Reproduce the lines below word for word, leaving out the pictures.

* begin *

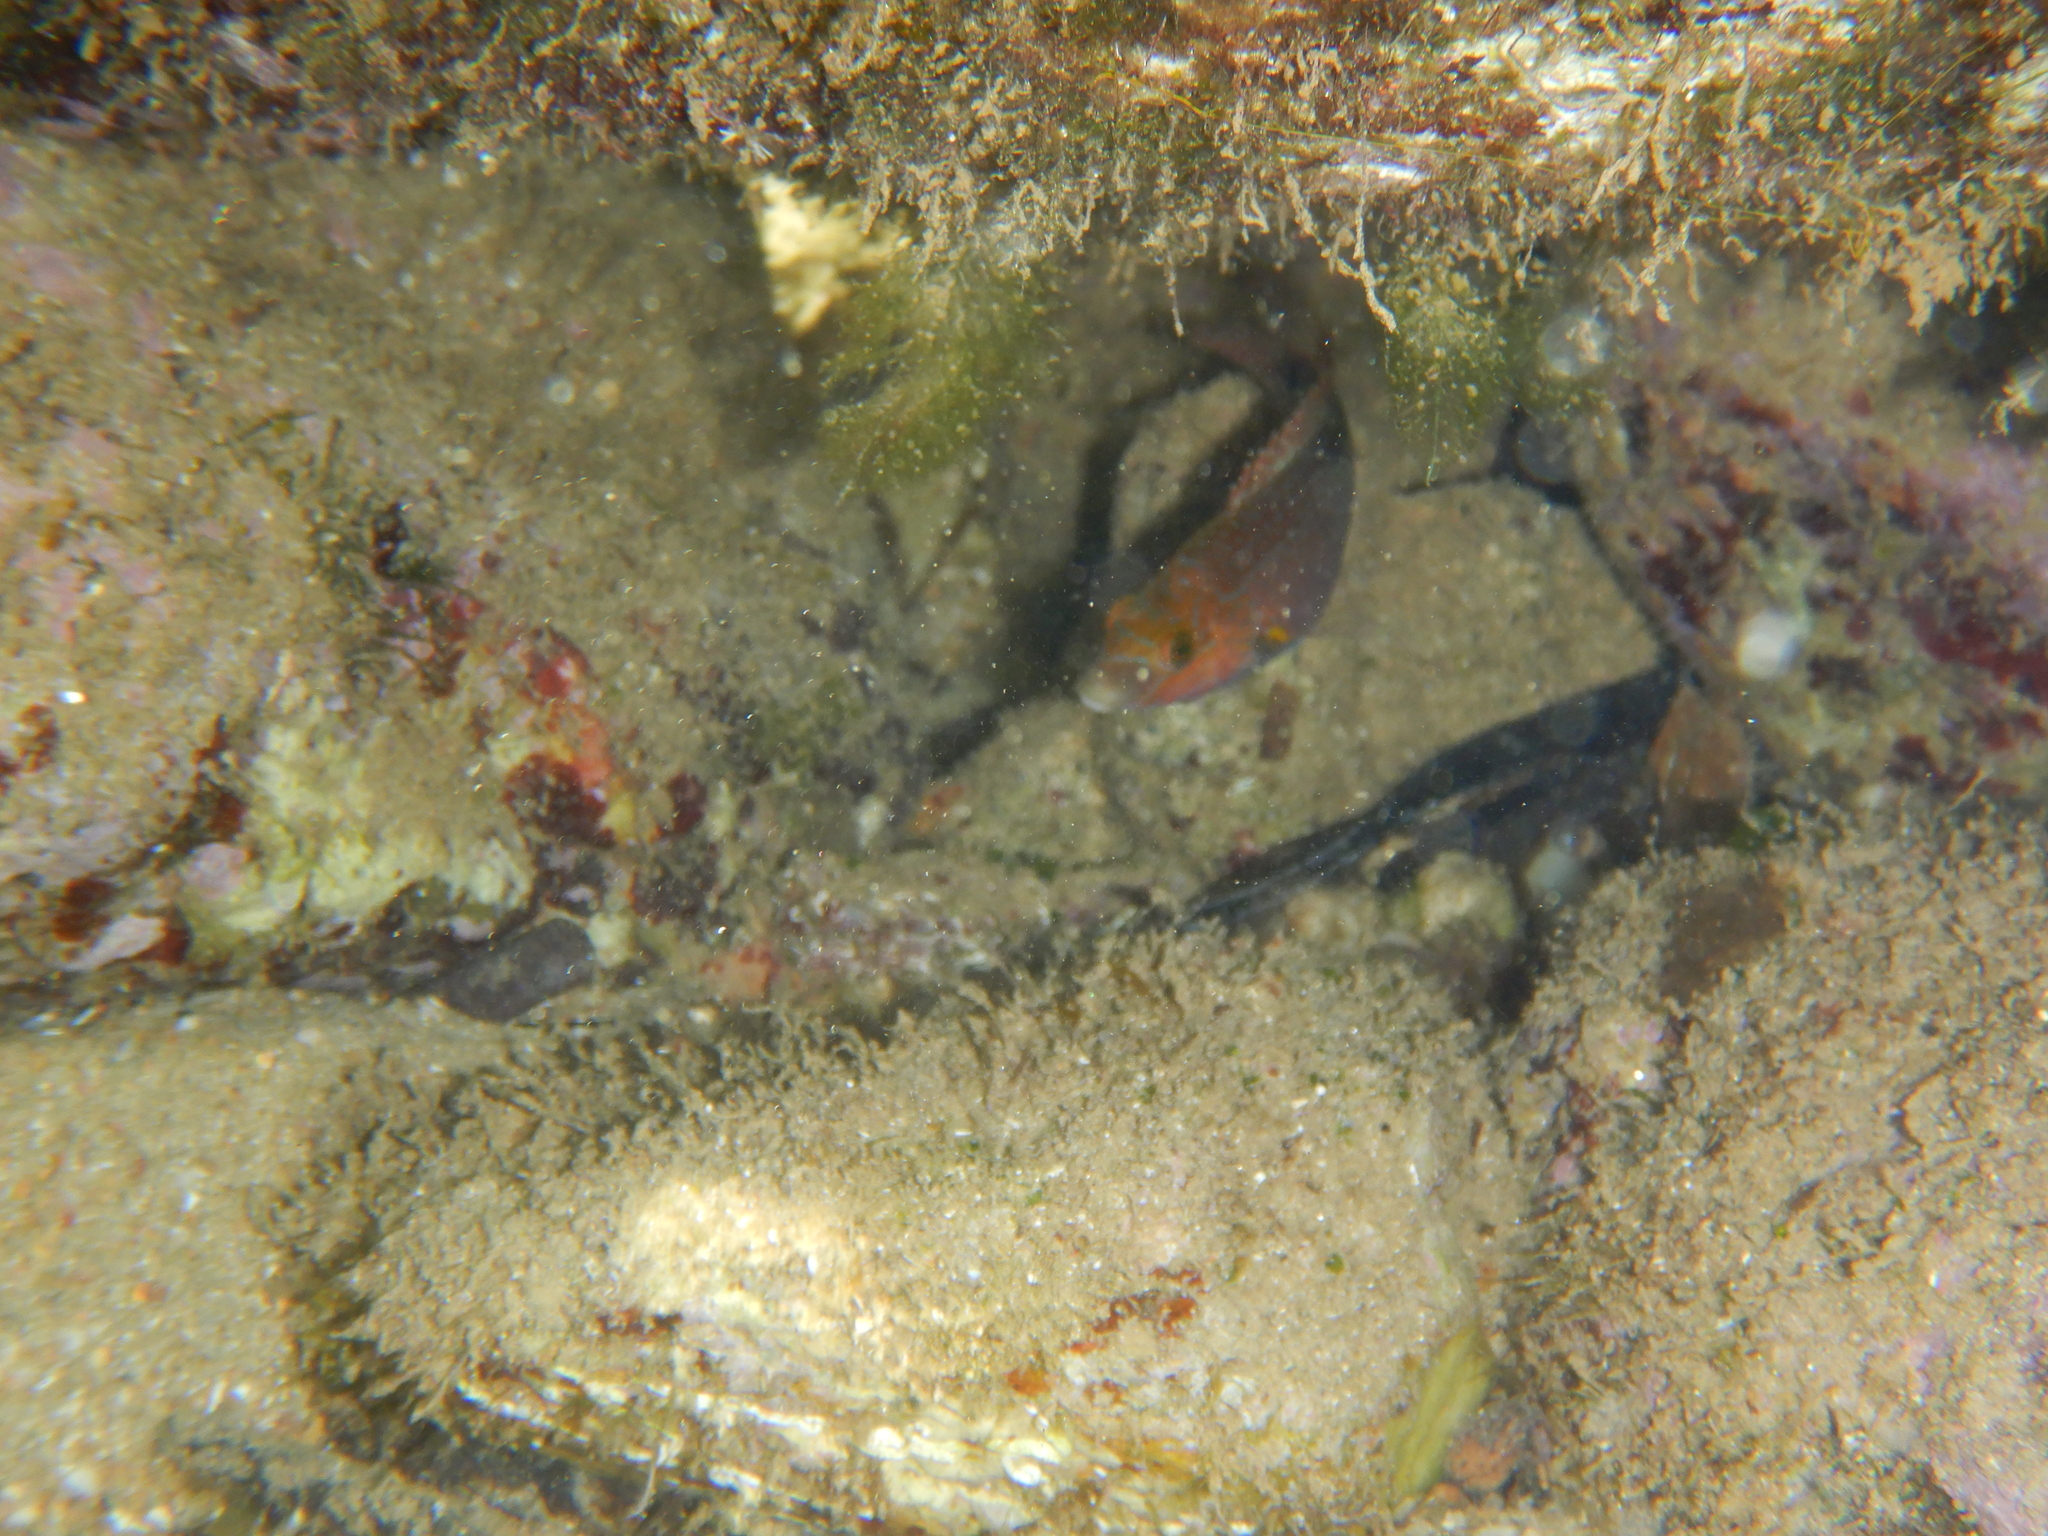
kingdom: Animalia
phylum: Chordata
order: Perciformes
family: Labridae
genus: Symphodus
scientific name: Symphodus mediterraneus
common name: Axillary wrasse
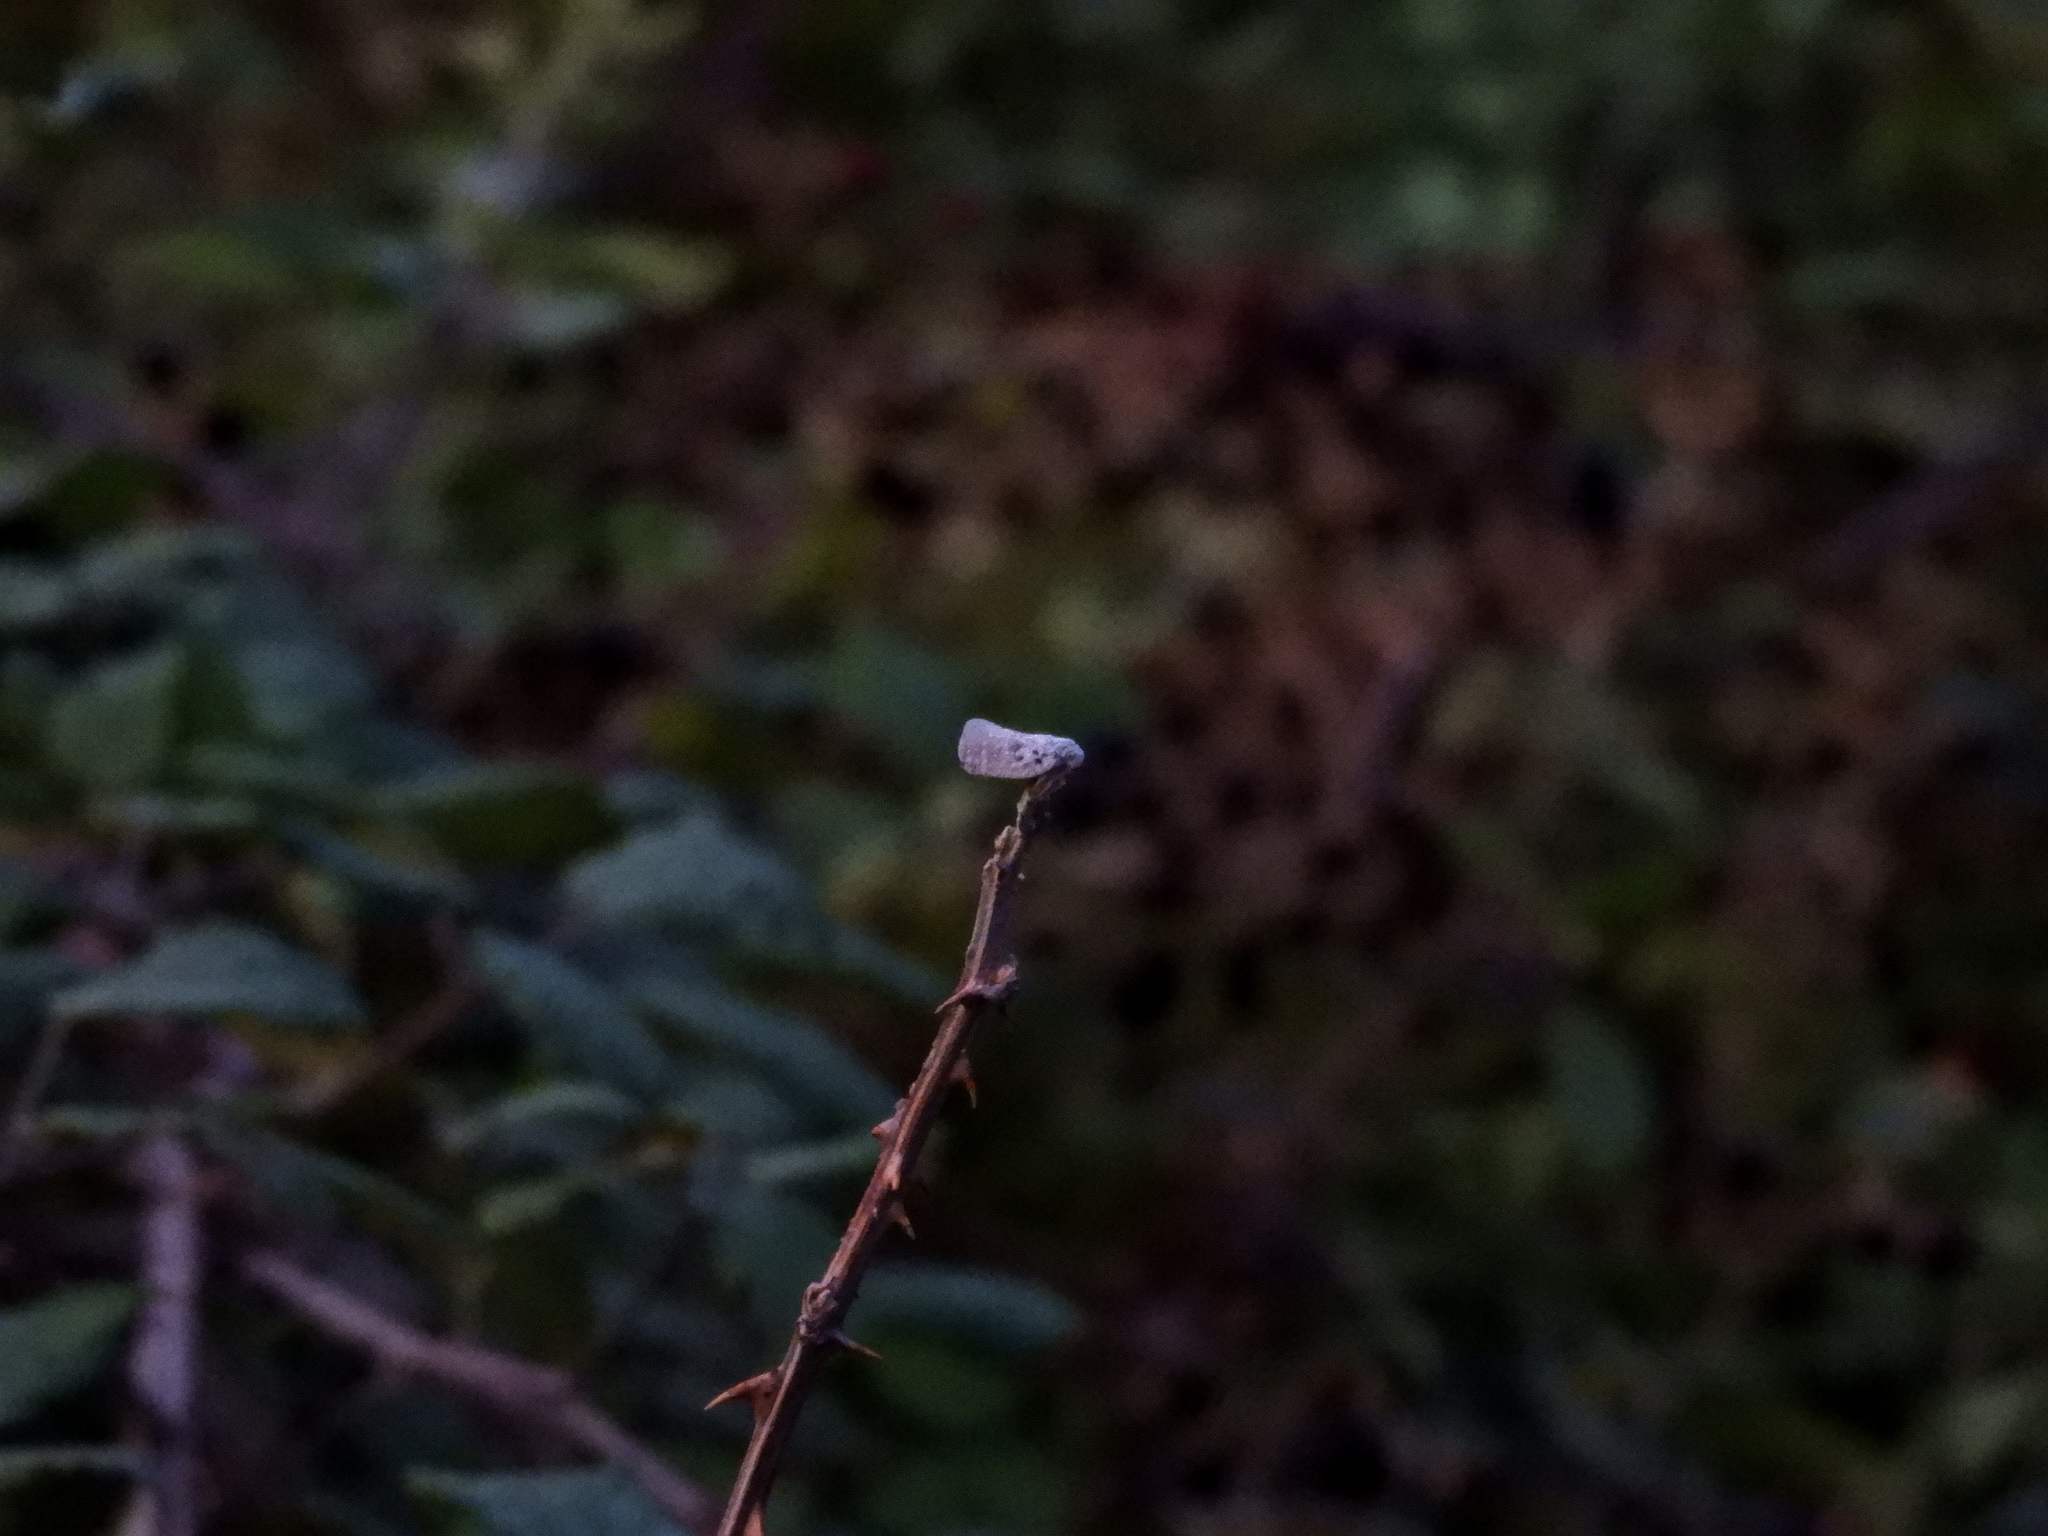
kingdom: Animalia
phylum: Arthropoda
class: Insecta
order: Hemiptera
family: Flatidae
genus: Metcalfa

* end *

RESULT OF THE EXERCISE:
kingdom: Animalia
phylum: Chordata
order: Perciformes
family: Labridae
genus: Symphodus
scientific name: Symphodus mediterraneus
common name: Axillary wrasse
kingdom: Animalia
phylum: Arthropoda
class: Insecta
order: Hemiptera
family: Flatidae
genus: Metcalfa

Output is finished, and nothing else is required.